Speedfusion bandwidth bonding - does it actually work?

AshFinch · December 16, 2022, 3:25pm

Hello forum,

I’ve been involved with a couple of projects recently where we’ve hit a massive barrier around bandwidth bonding using Speedfusion, which by the marketing material is one of the key reasons to go with Peplink!
I’ve had some discussions with support, but I don’t seem to get an answer that makes sense to either myself or the customer involved, so I was wondering if you lot had any ideas or input!

So, in one example we have two separate ISPs going over fibre into an HD4 MBX tested with 8.2 and 8.3 beta firmware.
WAN1 with no SF speedtest 310Mbps down, 36 Up
WAN2 with no SF speedtest 230Mbps down, 36 up

We’re using Speedfusion Connect Protect, closest location is London, which of course has a 200Mbps limitation.
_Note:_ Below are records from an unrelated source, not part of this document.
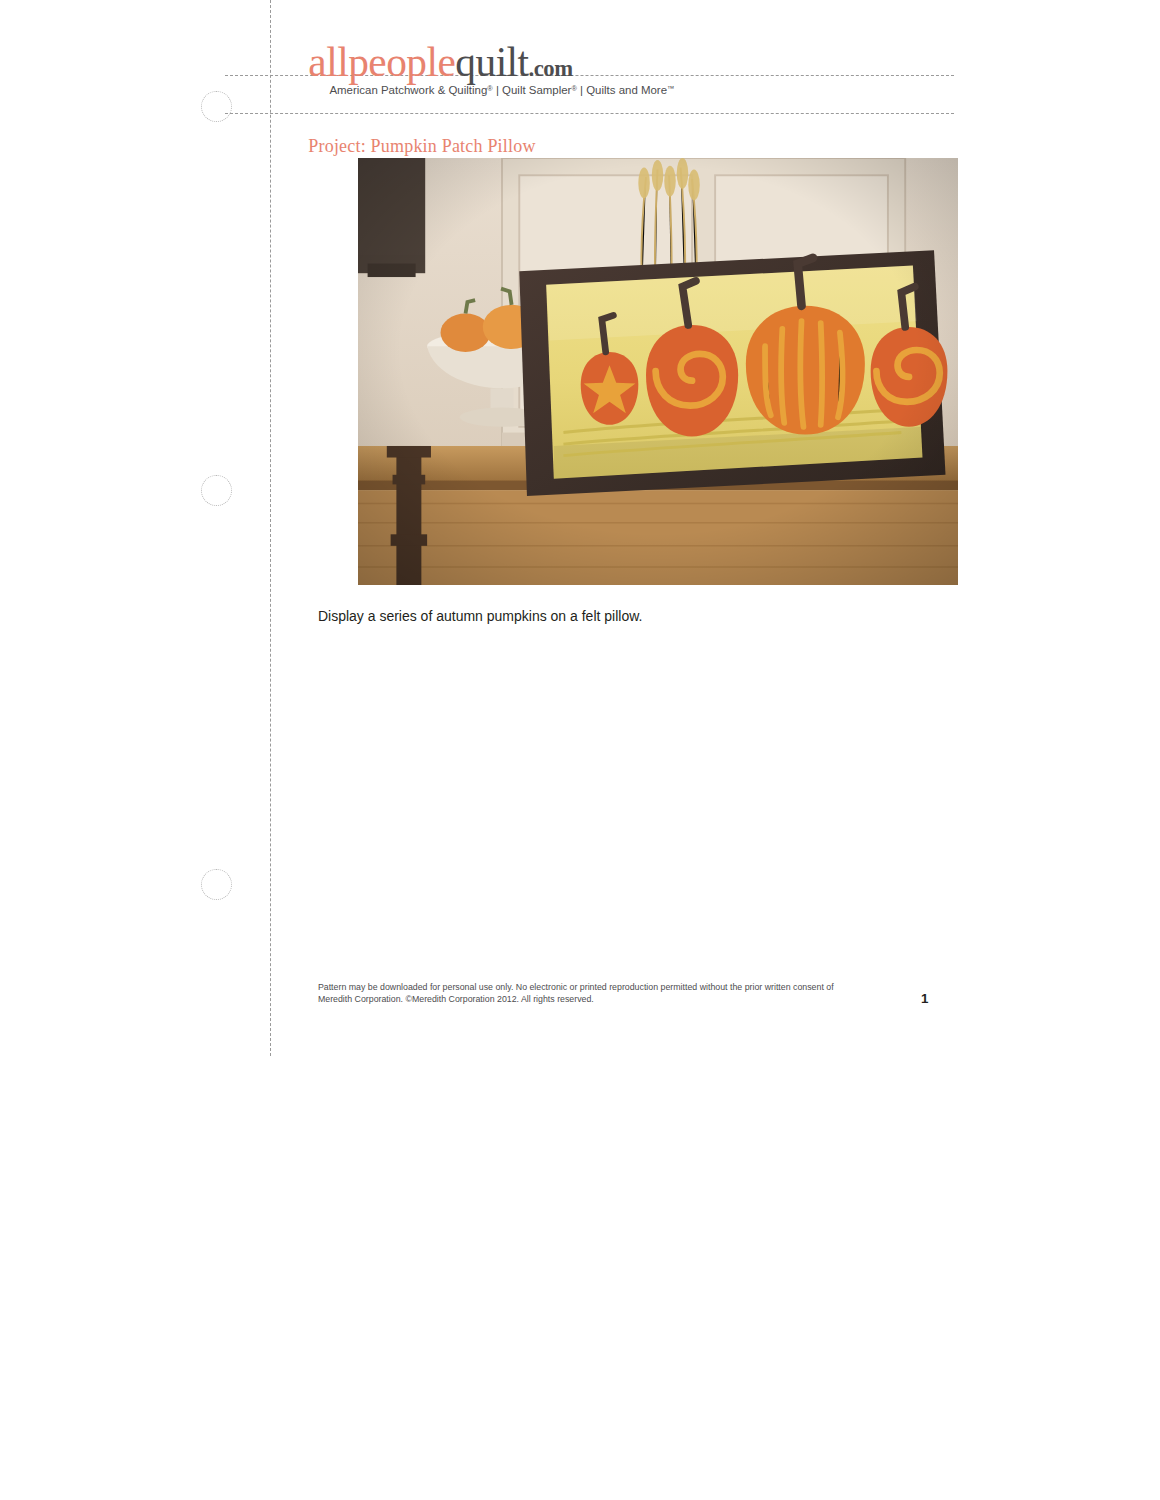all people quilt.com
American Patchwork & Quilting® | Quilt Sampler® | Quilts and More™
Project: Pumpkin Patch Pillow
Display a series of autumn pumpkins on a felt pillow.
Pattern may be downloaded for personal use only. No electronic or printed reproduction permitted without the prior written consent of Meredith Corporation. ©Meredith Corporation 2012. All rights reserved.
1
SFC Tests from the MBX itself, default settings no WAN smoothing or FEC. Just pure Speedfusion! Bonding algorithm was better than dynamic weighted bonding, we lost about 20 or so Mbps with that.
Test 1 - Overall: 179.6431 Mbps (Peak ~190Mbps, with packet loss)
Test 2 - Overall: 172.7785 Mbps (Peak ~190Mbps, with packet loss)
Test 3 - Overall: 164.7171 Mbps (Peak ~190Mbps, with packet loss)
Test 4 - from speedtest.net direct reached 133Mbps down, 34.5 Up
Not perfect, we were expecting to max out the 200Mbps given the WANs we have. Is this a realistic expectation?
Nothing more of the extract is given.